A faithful transcript of all the lines below, with no pictures, is the goal here.

* Records to use:

____________________

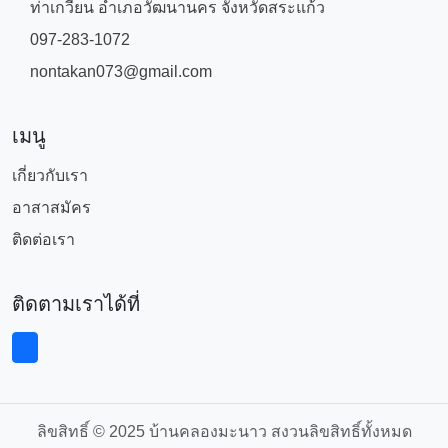
เกี่ยวกับเรา
อาสาสมัคร
ติดต่อเรา
ติดตามเราได้ที่
ลิขสิทธิ์ © 2025 บ้านคลองมะนาว สงวนลิขสิทธิ์ทั้งหมด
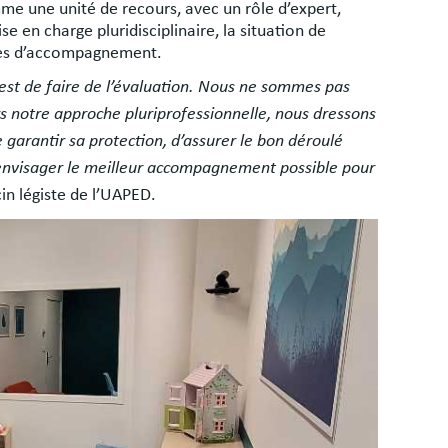
e une unité de recours, avec un rôle d’expert,
se en charge pluridisciplinaire, la situation de
ières d’accompagnement.
’est de faire de l’évaluation. Nous ne sommes pas
rs notre approche pluriprofessionnelle, nous dressons
de garantir sa protection, d’assurer le bon déroulé
’envisager le meilleur accompagnement possible pour
in légiste de l’UAPED.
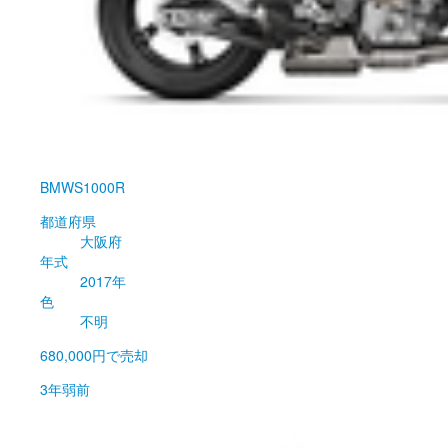
BMW
S1000R
都道府県
大阪府
年式
2017年
色
不明
680,000円
で売却
3年弱前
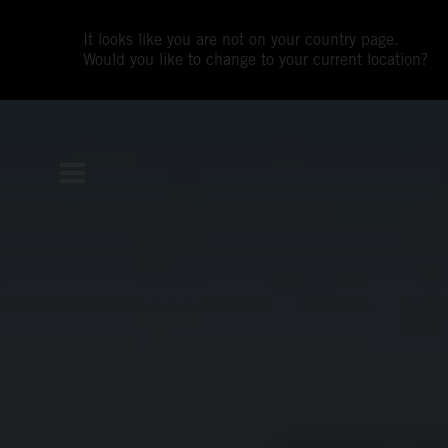
It looks like you are not on your country page.
Would you like to change to your current location?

____________________

* Problem solution:
เกี่ยวกับเรา
อาสาสมัคร
ติดต่อเรา
ติดตามเราได้ที่
ลิขสิทธิ์ © 2025 บ้านคลองมะนาว สงวนลิขสิทธิ์ทั้งหมด
e une unité de recours, avec un rôle d’expert,
se en charge pluridisciplinaire, la situation de
ières d’accompagnement.
’est de faire de l’évaluation. Nous ne sommes pas
rs notre approche pluriprofessionnelle, nous dressons
de garantir sa protection, d’assurer le bon déroulé
’envisager le meilleur accompagnement possible pour
in légiste de l’UAPED.
BMW
S1000R
都道府県
大阪府
年式
2017年
色
不明
680,000円
で売却
3年弱前
It looks like you are not on your country page.
Would you like to change to your current location?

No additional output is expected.